[Required action] Render the lines below as a numbered list, leaving out blank lines and the pictures.

(Collected data)

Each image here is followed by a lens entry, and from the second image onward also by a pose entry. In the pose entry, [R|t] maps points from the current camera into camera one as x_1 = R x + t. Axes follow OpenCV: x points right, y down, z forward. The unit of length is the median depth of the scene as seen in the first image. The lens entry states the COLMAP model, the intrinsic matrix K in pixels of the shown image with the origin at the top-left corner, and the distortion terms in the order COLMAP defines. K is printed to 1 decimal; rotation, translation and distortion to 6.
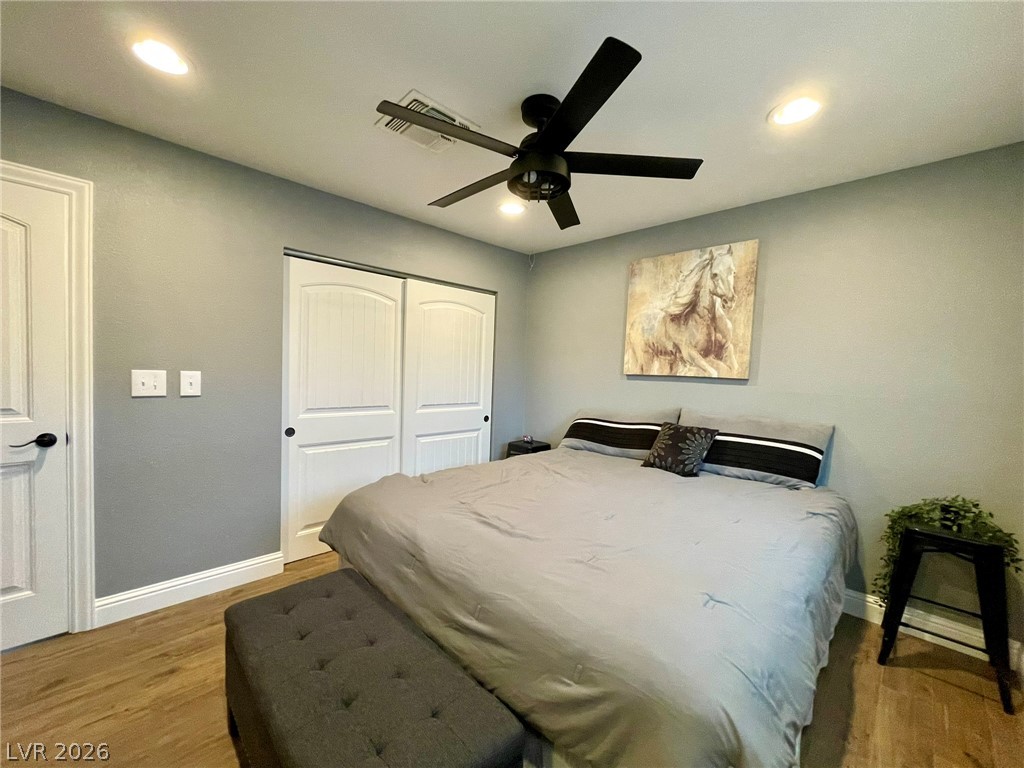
lens RADIAL K [[413.5, 0, 512.0], [0, 413.5, 384.0], [0, 0, 1]] dist [-0.000366, -0.000054]
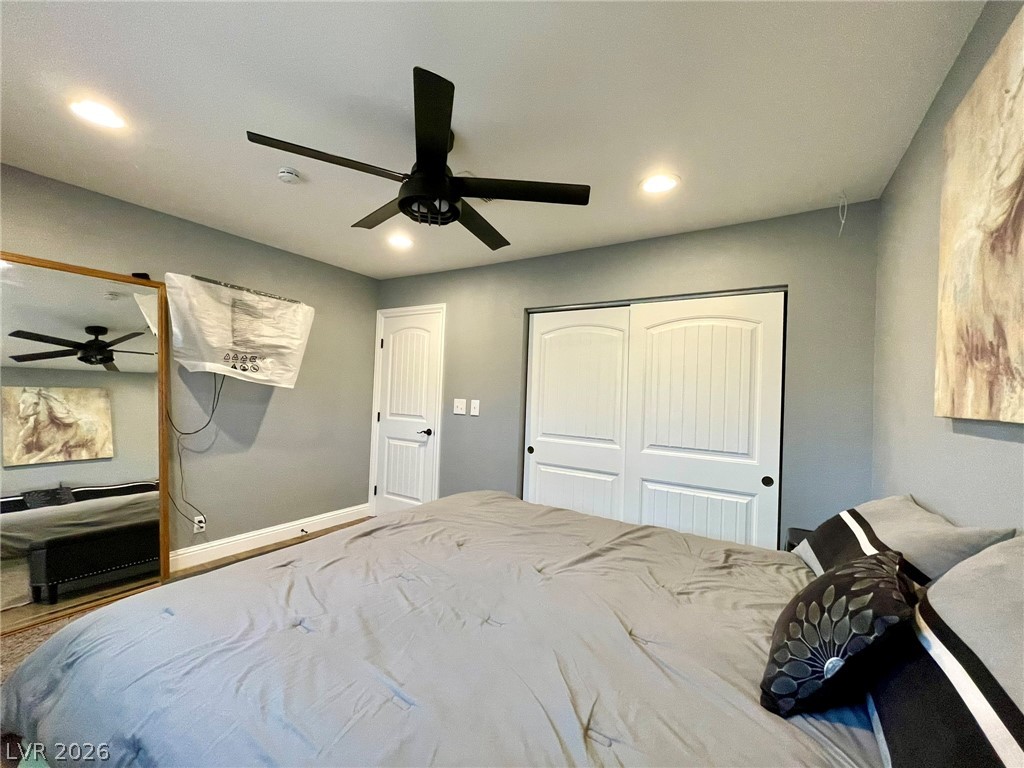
lens RADIAL K [[413.5, 0, 512.0], [0, 413.5, 384.0], [0, 0, 1]] dist [-0.000366, -0.000054]
pose [[0.218728, -0.042330, -0.974867, 0.616679], [-0.062687, 0.996385, -0.057329, -0.007557], [0.973770, 0.073651, 0.215284, 0.577772]]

(End Collected data)

[Response to the task]
1. Each image here is followed by a lens entry, and from the second image onward also by a pose entry. In the pose entry, [R|t] maps points from the current camera into camera one as x_1 = R x + t. Axes follow OpenCV: x points right, y down, z forward. The unit of length is the median depth of the scene as seen in the first image. The lens entry states the COLMAP model, the intrinsic matrix K in pixels of the shown image with the origin at the top-left corner, and the distortion terms in the order COLMAP defines. K is printed to 1 decimal; rotation, translation and distortion to 6.
2. lens RADIAL K [[413.5, 0, 512.0], [0, 413.5, 384.0], [0, 0, 1]] dist [-0.000366, -0.000054]
3. lens RADIAL K [[413.5, 0, 512.0], [0, 413.5, 384.0], [0, 0, 1]] dist [-0.000366, -0.000054]
4. pose [[0.218728, -0.042330, -0.974867, 0.616679], [-0.062687, 0.996385, -0.057329, -0.007557], [0.973770, 0.073651, 0.215284, 0.577772]]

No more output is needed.